Before the lawsuit, the Wildflower Inn of Lyndonville, Vermont followed a policy of accommodating every potential customer in accordance with the law. It also disclosed its owners' religious convictions. The religious liberty group Alliance Defending Freedom, which defended the inn, said the Vermont Human Rights Commission approved this practice in 2005.
The Alliance Defending Freedom said a former inn employee sparked the lawsuit when she falsely claimed that the inn would not allow a same-sex reception. She offered potential clients services through her own business.
Kate and Ming Linsley, a same-sex couple from New York, contacted the Vermont Chapter of the American Civil Liberties Union after the inn’s event manager told Ming Linsley’s mother that the inn did not host “gay receptions” because of the owner’s “personal feelings,” the ACLU chapter says.
The ACLU says the inn failed to respond to inquiries from same-sex couples or discouraged them from using the inn’s services.
The inn’s owners decided to settle the lawsuit and stop hosting weddings and receptions.
“Ongoing litigation like this can cripple any small business and the livelihood of its owners, so we’re relieved to put this ordeal behind us,” O’Reilly said.

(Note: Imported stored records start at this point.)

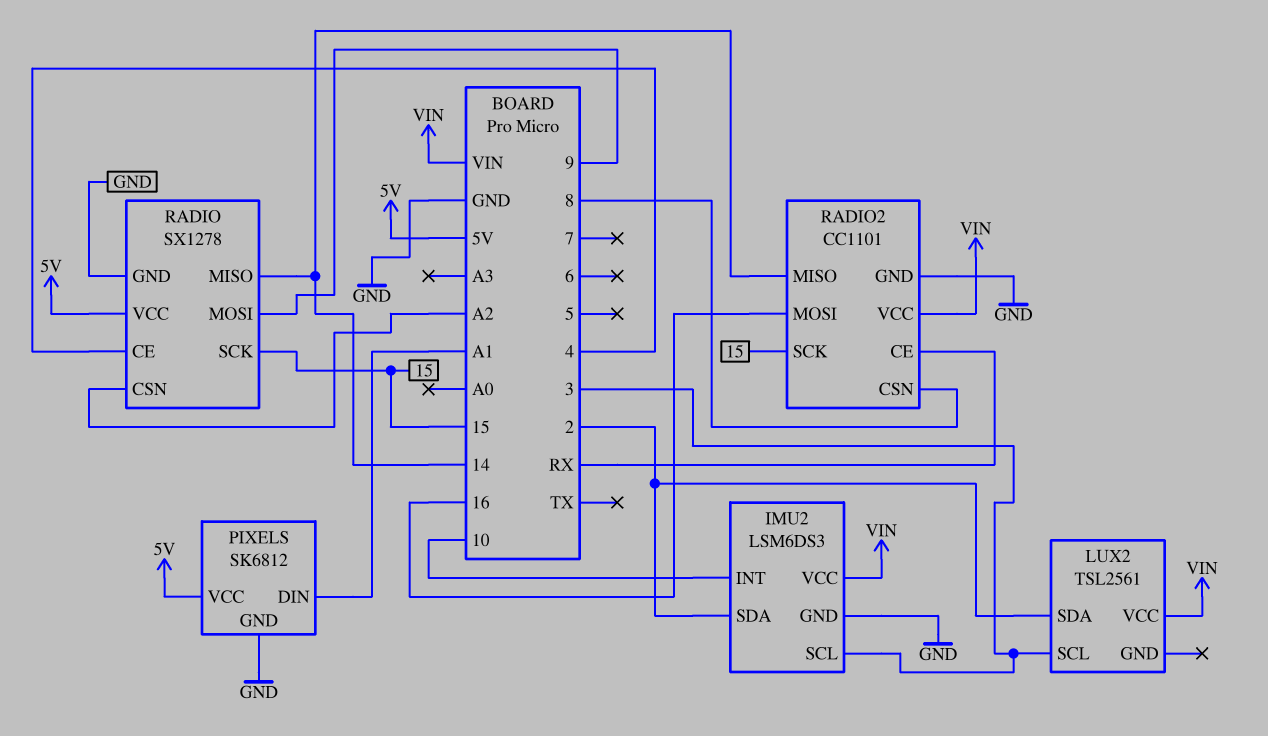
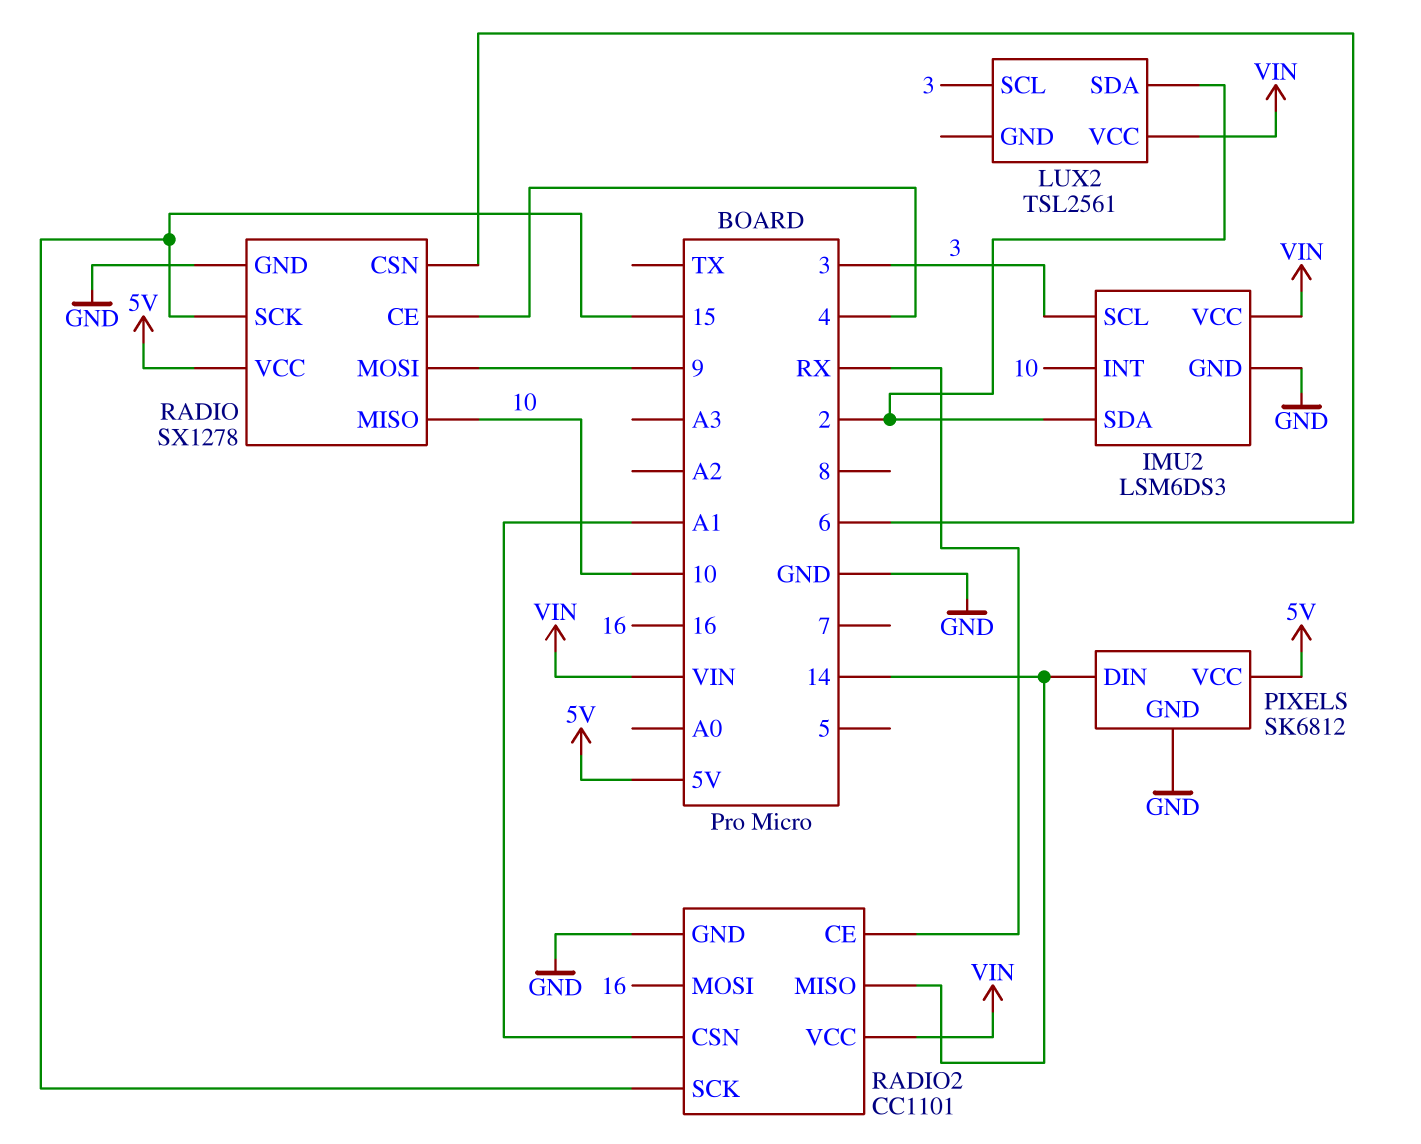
PIXELS pin DIN: A1 -> 14
RADIO pin CSN: A2 -> 6
RADIO pin MISO: 14 -> 10
RADIO2 pin CSN: 8 -> A1

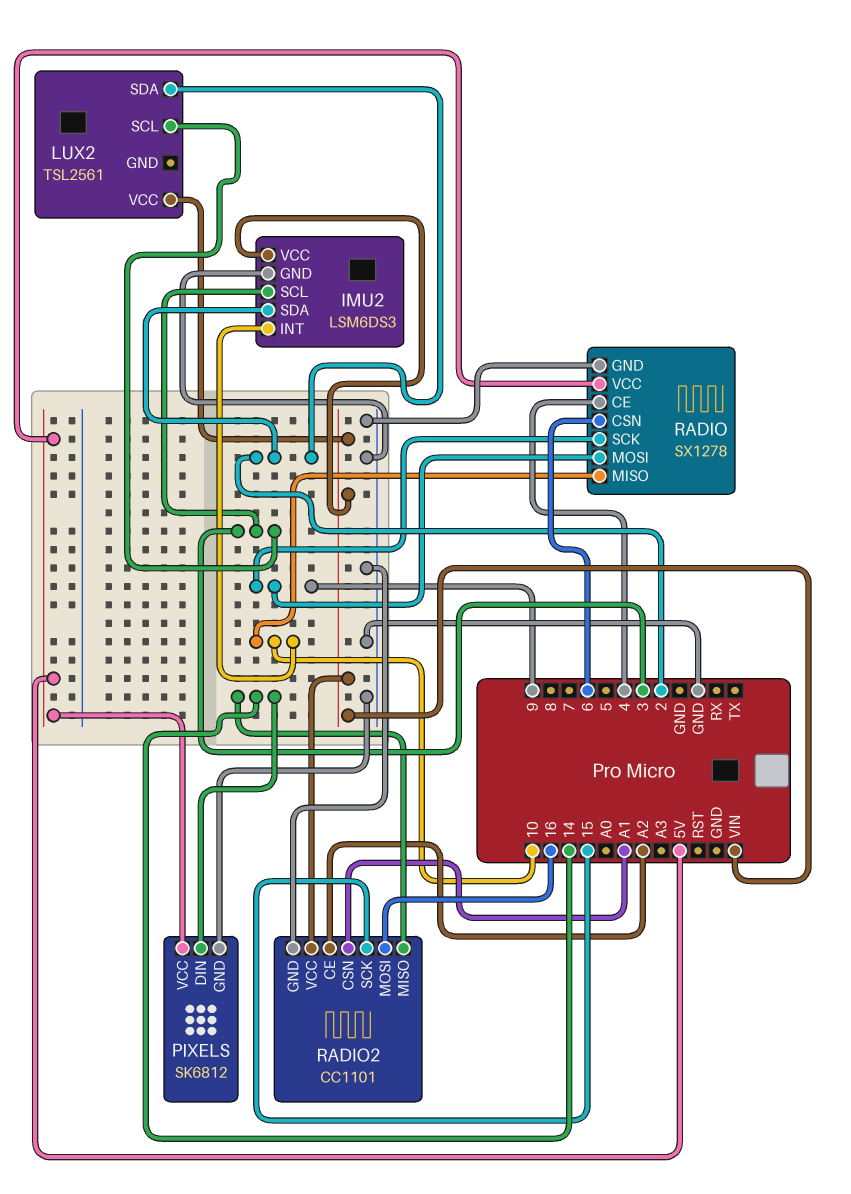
RADIO pin SCK: 15 -> 9
RADIO2 pin CE: RX -> A2

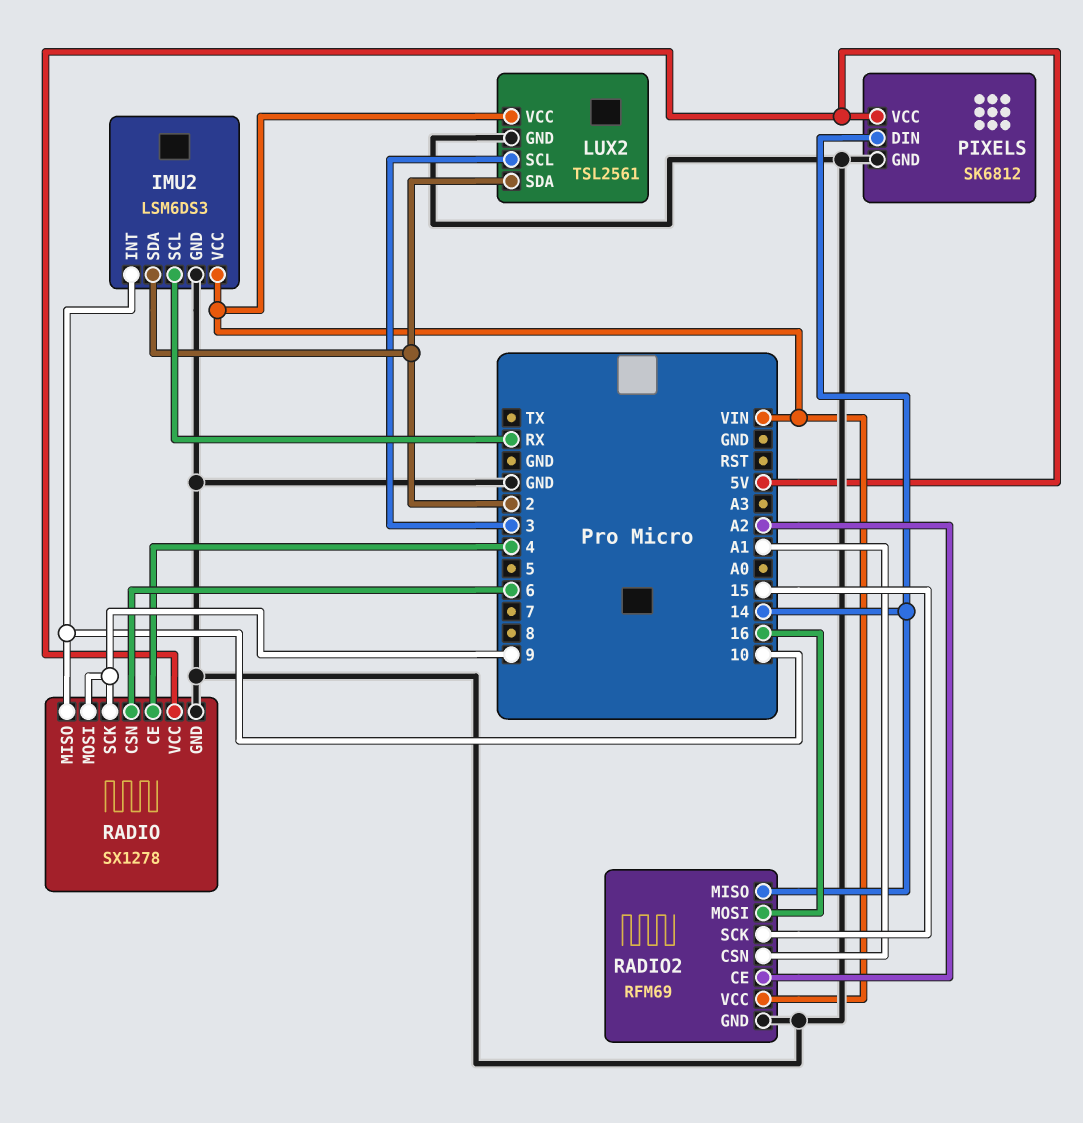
IMU2 pin SCL: 3 -> RX
LUX2 pin GND: none -> GND
RADIO2: CC1101 -> RFM69

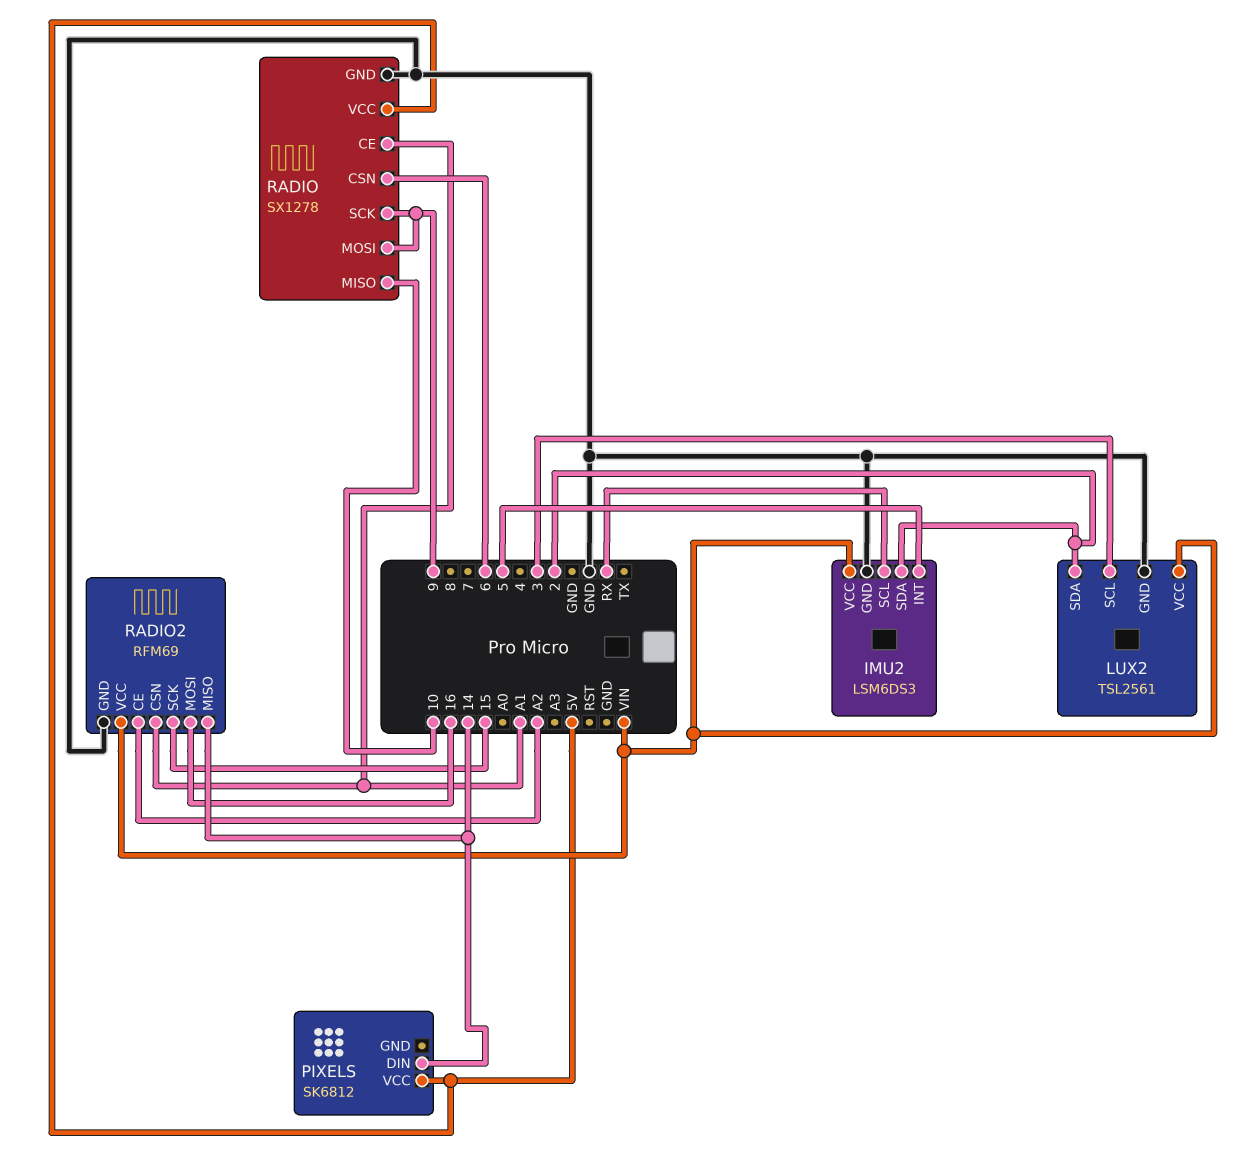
IMU2 pin INT: 10 -> 5
PIXELS pin GND: GND -> none
RADIO pin CE: 4 -> A1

Jim O’Reilly and his wife Mary run the inn in partnership with Mary’s parents. The O’Reillys have eight children.
Under the settlement, the Wildflower Inn must pay $10,000 to the Vermont Human Rights Commission as a penalty for violating the state’s fair housing and public accommodations act. It must also pay $20,000 into a charitable trust the plaintiffs have set up.
Kate Linsley said the couple did not bring the lawsuit “in order to punish the Wildflower Inn or to collect money.”
“We brought this lawsuit because we wanted people to know that what the Wildflower Inn did was illegal. We didn’t want to stay quiet and allow businesses to continue to think they can discriminate.”
Alliance Defending Freedom senior counsel Bryon Babione was critical of the suit.
“It is unfortunate when a state agency teams up with the ACLU to harass and punish a private family business over its owners’ constitutionally protected thoughts and beliefs,” Babione said Aug. 23. “Legal attacks like this one are not pursuits for justice, but attempts to coerce and police private expression.”
Anti-discrimination laws and policies have increasingly affected Catholics and others with moral objections to homosexual relationships.
Some Catholic adoption agencies have closed or have lost vital state funding because state laws and policies consider them discriminatory for placing children only with opposite-sex married couples.